Maybe this code (that should run on your machine) will confirm my confusion. The draws that are printed from the line `print('gamma prior draws', gammas)`, which happens during training, do not properly represent the prior distribution they are drawn from. This is my confusion.

``````import numpyro
import numpyro.distributions as dist
from numpyro.infer import SVI, Trace_ELBO
from numpyro.infer.autoguide import AutoBNAFNormal
import jax.numpy as jnp
import jax

def dummy_simulation(omegas, gammas): ## dummy simulation for purposes of sharing code
return jnp.mean(omegas), jnp.mean(gammas)

def model():
shape = (100, )

gamma_prior = dist.Normal(-30, 5).expand(shape) ## prior on gamma is a normal distribution with mean -30 and std 5
omega_prior = dist.Uniform(0, 1).expand(shape) ## prior on omega is a uniform distribution between 0 and 1

gammas = numpyro.sample('gammas', gamma_prior)
print('gamma prior draws', gammas) ### should be drawn from a normal distribution with mean -30 and std 5
omegas = numpyro.sample('omegas', omega_prior)

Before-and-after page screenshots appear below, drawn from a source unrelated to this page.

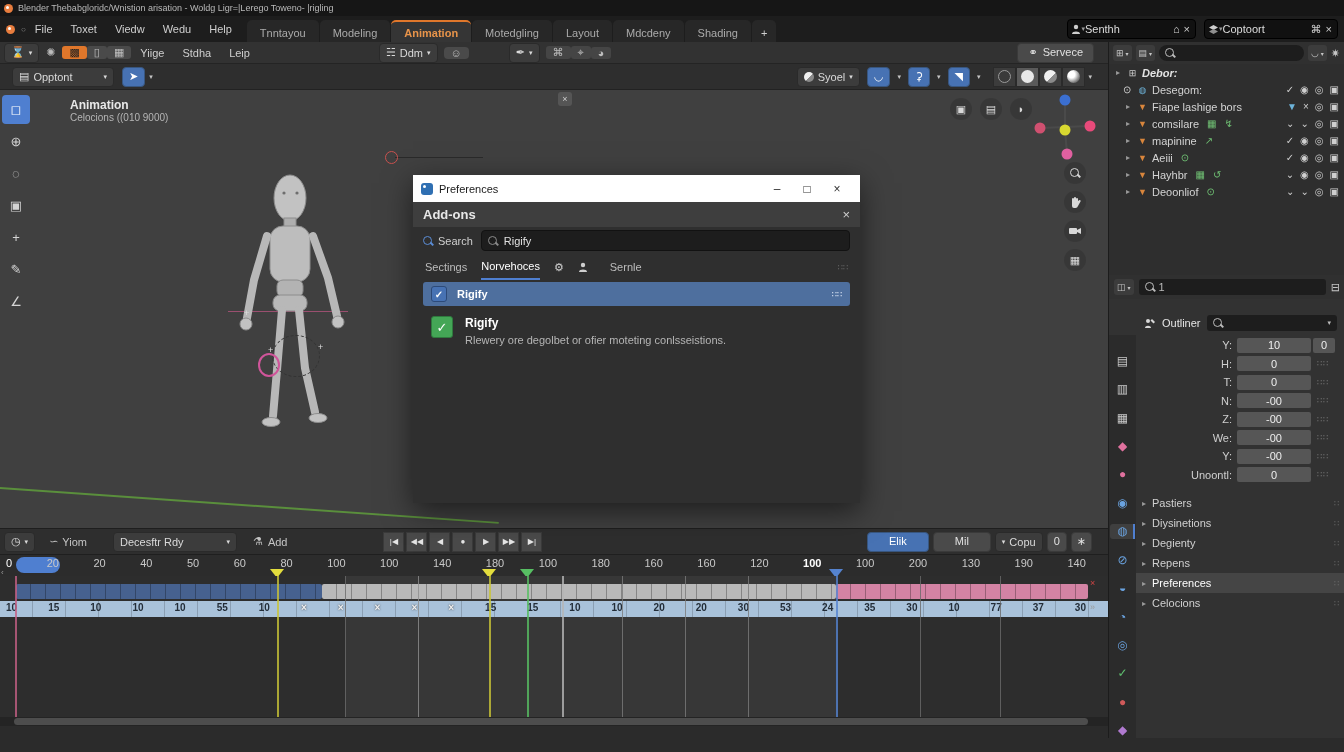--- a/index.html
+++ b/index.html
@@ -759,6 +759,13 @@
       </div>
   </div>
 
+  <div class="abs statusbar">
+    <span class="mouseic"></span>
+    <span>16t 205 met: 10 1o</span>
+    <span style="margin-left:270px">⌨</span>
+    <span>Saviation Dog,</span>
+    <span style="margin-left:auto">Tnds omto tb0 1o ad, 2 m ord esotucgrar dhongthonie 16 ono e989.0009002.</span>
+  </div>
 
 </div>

val_1, val_2 = dummy_simulation(omegas, gammas) ## simulation outputs two values

loss_1 = (val_1 - 1.)**2 ## just a dummy loss
loss_2 = (val_2 - 1.)**2 ## just a dummy loss

total_loss = loss_1 + loss_2
numpyro.factor("guide", -total_loss)

guide = AutoBNAFNormal(model, num_flows=1)
svi = SVI(model, guide, optimizer, loss=Trace_ELBO())

best_loss, best_epoch, best_loss_counter = jnp.inf, 0, 0
losses = []
state = svi.init(jax.random.PRNGKey(0))

for i in tqdm(range(1000)):
best_loss_counter += 1
state, loss = svi.update(state)
losses.append(loss)
``````

here is an example output, which is not representative of a mean=-30 Gaussian. I am trying to understand why this is happening.

`gamma prior draws [-0.77792835 1.5513997 1.4689226 -0.8891797 1.6586142 1.8516874 -1.9143991 -1.3280873 1.602704 1.6196852 -0.48313093 0.60648584 -1.9278011 -1.5421586 1.147028 0.6957445 -0.24402332 1.9511538 -0.41310024 -1.3717875 0.5415411 0.9201145 -0.65974474 -0.60156584 -1.5836191 1.5495195 -1.9793987 -1.6504655 1.0285363 -0.7308345 -1.1712937 1.0799356 1.7527733 -1.7281809 0.89215994 0.4020362 1.6646938 1.8816423 -0.8738308 -1.3663263 1.8639073 -0.3134818 -1.0524917 -1.5728779 1.146738 0.73643875 1.1724048 0.6571684 0.0166111 -1.9081511 -0.19199896 0.73003006 0.2905984 -0.97260857 0.34668446 0.18595839 1.1871386 -0.49424887 1.9507704 -0.7336378 1.2888699 0.49221563 0.03837824 -1.2219481 0.8104315 -0.49491262 -1.0660887 -1.9435906 -0.10712671 0.46022224 1.276413 0.6822219 0.20741844 1.5192184 -0.01124239 0.7681494 1.4568133 -1.1505575 -0.07627535 0.5596223 1.6404142 0.7693238 -1.031949 -1.2256227 1.0243969 0.43393898 -0.20942831 1.5414958 -0.530324 -0.5331273 0.9794178 1.8405337 0.54413795 1.334086 -0.2682891 -0.1226387 -0.71883917 0.75752306 -0.5270543 1.14258 ]`

Sorry for the bother. Hopefully this helps clarify what I’m asking.

this is because SVI maximizes the ELBO which is an expectation w.r.t. to the guide=variational distribution, i.e. you’re seeing the model executed w.r.t. samples form the guide. e.g. see this tutorial.